One of the best things about Rust And Bone is that it rarely connects all the dots, providing just enough information for us to fill in the details ourselves. Stephanie never comes right out and says what she’s feeling, and Alain does nothing but say exactly what he’s feeling (even or especially when he shouldn’t), because that’s the kind of guy he is. Rust And Bone isn’t much of a love story because Alain sleeps with Stephanie the same way he sleeps with numerous other women, with no care for the feelings it may stir in her. It’s this exact treatment that allows her to feel whole again — because even if she’s being used to an extent, at least she’s being used like any other woman.
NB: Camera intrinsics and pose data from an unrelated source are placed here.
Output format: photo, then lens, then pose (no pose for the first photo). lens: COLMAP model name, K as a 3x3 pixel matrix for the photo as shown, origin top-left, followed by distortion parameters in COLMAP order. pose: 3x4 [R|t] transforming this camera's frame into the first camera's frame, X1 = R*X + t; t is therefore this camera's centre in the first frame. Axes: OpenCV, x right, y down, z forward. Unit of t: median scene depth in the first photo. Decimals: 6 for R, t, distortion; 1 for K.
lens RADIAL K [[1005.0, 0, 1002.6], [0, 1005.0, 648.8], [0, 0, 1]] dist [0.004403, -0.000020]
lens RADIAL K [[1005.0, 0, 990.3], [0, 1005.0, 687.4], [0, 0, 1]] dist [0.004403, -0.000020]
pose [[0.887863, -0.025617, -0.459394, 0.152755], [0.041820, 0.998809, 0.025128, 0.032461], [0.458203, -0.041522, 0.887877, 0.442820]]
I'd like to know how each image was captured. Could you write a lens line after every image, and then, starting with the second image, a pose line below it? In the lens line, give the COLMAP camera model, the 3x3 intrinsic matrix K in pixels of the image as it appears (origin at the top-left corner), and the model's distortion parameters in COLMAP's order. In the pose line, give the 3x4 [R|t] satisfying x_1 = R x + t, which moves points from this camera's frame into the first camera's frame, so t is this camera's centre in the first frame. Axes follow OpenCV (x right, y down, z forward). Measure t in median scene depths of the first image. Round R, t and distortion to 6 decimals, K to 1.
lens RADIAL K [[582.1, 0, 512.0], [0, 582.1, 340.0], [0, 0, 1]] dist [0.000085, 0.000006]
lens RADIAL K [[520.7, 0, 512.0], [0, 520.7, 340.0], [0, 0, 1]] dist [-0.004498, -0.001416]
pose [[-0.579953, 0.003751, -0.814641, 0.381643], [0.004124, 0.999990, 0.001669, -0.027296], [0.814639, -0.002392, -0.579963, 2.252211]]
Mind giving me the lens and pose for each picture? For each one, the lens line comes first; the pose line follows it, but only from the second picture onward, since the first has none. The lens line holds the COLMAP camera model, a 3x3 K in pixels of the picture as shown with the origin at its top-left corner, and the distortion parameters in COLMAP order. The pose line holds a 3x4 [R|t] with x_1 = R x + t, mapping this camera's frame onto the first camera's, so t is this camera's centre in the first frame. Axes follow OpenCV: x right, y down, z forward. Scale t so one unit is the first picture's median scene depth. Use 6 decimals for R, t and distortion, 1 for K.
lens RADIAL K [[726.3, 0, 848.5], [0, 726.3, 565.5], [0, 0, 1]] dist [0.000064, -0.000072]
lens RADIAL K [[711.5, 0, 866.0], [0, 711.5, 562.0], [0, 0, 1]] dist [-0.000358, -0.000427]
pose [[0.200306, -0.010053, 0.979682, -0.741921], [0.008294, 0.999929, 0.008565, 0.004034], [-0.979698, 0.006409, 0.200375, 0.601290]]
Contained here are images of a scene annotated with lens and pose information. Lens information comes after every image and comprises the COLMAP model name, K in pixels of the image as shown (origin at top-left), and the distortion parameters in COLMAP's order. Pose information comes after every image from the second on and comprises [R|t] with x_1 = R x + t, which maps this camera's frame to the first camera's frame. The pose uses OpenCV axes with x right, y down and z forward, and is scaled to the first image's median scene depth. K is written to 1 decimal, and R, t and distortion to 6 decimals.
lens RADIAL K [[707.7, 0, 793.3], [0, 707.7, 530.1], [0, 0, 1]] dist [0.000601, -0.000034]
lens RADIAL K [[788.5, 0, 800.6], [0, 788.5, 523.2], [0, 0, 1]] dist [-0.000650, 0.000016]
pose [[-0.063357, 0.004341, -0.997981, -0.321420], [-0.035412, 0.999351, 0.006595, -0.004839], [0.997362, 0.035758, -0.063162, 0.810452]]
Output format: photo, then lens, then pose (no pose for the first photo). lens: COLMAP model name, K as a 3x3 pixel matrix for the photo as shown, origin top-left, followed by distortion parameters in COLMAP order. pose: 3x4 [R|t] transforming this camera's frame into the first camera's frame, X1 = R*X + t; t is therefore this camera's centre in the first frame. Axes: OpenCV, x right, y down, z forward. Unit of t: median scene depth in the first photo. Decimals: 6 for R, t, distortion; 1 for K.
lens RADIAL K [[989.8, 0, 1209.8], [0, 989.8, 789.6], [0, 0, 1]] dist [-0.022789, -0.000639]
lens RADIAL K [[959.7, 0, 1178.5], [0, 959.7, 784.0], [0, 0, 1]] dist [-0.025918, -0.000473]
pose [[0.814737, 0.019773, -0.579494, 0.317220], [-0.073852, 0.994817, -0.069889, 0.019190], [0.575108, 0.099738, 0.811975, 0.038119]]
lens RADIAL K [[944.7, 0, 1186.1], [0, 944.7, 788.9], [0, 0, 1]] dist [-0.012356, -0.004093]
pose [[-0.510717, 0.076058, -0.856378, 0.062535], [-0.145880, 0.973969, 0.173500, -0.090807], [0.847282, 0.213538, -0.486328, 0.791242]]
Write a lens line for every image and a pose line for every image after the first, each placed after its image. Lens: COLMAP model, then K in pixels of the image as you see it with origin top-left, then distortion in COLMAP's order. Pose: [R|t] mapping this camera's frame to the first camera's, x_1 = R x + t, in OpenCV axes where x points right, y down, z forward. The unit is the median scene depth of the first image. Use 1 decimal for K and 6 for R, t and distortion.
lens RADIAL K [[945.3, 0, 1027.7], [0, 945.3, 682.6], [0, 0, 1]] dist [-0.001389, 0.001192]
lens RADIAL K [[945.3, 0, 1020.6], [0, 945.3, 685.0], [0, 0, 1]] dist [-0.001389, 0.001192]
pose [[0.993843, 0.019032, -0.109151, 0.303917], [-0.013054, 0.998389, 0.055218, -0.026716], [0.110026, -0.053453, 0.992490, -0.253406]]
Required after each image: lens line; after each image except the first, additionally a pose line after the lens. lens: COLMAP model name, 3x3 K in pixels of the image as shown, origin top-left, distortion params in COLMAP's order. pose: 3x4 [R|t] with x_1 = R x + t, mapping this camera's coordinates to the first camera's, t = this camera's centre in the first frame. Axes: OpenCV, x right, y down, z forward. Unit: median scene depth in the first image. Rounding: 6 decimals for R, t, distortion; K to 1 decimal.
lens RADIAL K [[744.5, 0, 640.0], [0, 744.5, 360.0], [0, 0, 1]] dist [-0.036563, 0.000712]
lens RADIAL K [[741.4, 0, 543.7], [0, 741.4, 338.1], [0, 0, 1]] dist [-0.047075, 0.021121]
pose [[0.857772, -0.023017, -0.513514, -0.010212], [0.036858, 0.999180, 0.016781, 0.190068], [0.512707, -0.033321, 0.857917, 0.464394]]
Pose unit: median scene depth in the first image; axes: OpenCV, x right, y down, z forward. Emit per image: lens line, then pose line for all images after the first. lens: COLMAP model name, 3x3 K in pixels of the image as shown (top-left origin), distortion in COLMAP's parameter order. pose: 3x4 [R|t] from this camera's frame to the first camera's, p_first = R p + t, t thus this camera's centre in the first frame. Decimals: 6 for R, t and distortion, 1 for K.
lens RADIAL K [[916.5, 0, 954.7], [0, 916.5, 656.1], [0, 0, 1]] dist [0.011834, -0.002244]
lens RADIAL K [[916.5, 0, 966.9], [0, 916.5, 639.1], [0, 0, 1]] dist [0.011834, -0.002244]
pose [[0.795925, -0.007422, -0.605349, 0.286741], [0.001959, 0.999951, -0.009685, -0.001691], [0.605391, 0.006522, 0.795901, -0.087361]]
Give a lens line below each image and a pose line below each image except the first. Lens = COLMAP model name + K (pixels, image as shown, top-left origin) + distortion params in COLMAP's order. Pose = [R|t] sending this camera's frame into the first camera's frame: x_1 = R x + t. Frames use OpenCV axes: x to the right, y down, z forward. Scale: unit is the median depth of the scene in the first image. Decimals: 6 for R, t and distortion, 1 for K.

It’s actually Alain’s estranged relationship with his son that comes into focus in the third act, rather than his affair with Stephanie (though the two storylines end up dove-tailing nicely). The plot is only conventional in the broadest sense, but the scenes take us to surprising places. There’s a nifty sequence in which Stephanie gets some of her mojo back while becoming a manager of sorts for Alain’s underground fighting career. But Rust And Bone avoids filling its third act with some crime genre cliche that would’ve been predictable and tedious, and instead goes somewhere more original and truly wrenching.
What fascinates about all three of these films, to varying degrees, is how much we can relate to them. To the shy virgin who questions whether or not his sexuality is “normal”; the 100% dependent old lady whose body has betrayed her, who feels inadequate because she can no longer give love, but only take it; to the woman who has been physically broken, but has probably been emotionally broken for far longer.
These films take what many of us feel in our relationships with others to the extreme; we don’t need polio or an amputation to know what it’s like to not feel good enough for the object of our affections. But because we know what it’s like, we connect to these characters even more than we would to the more pedestrian characters who populate most Hollywood love stories — because deep down, I think, we all feel a little broken. These three cinematic characters from 2012 are just showing it on the outside.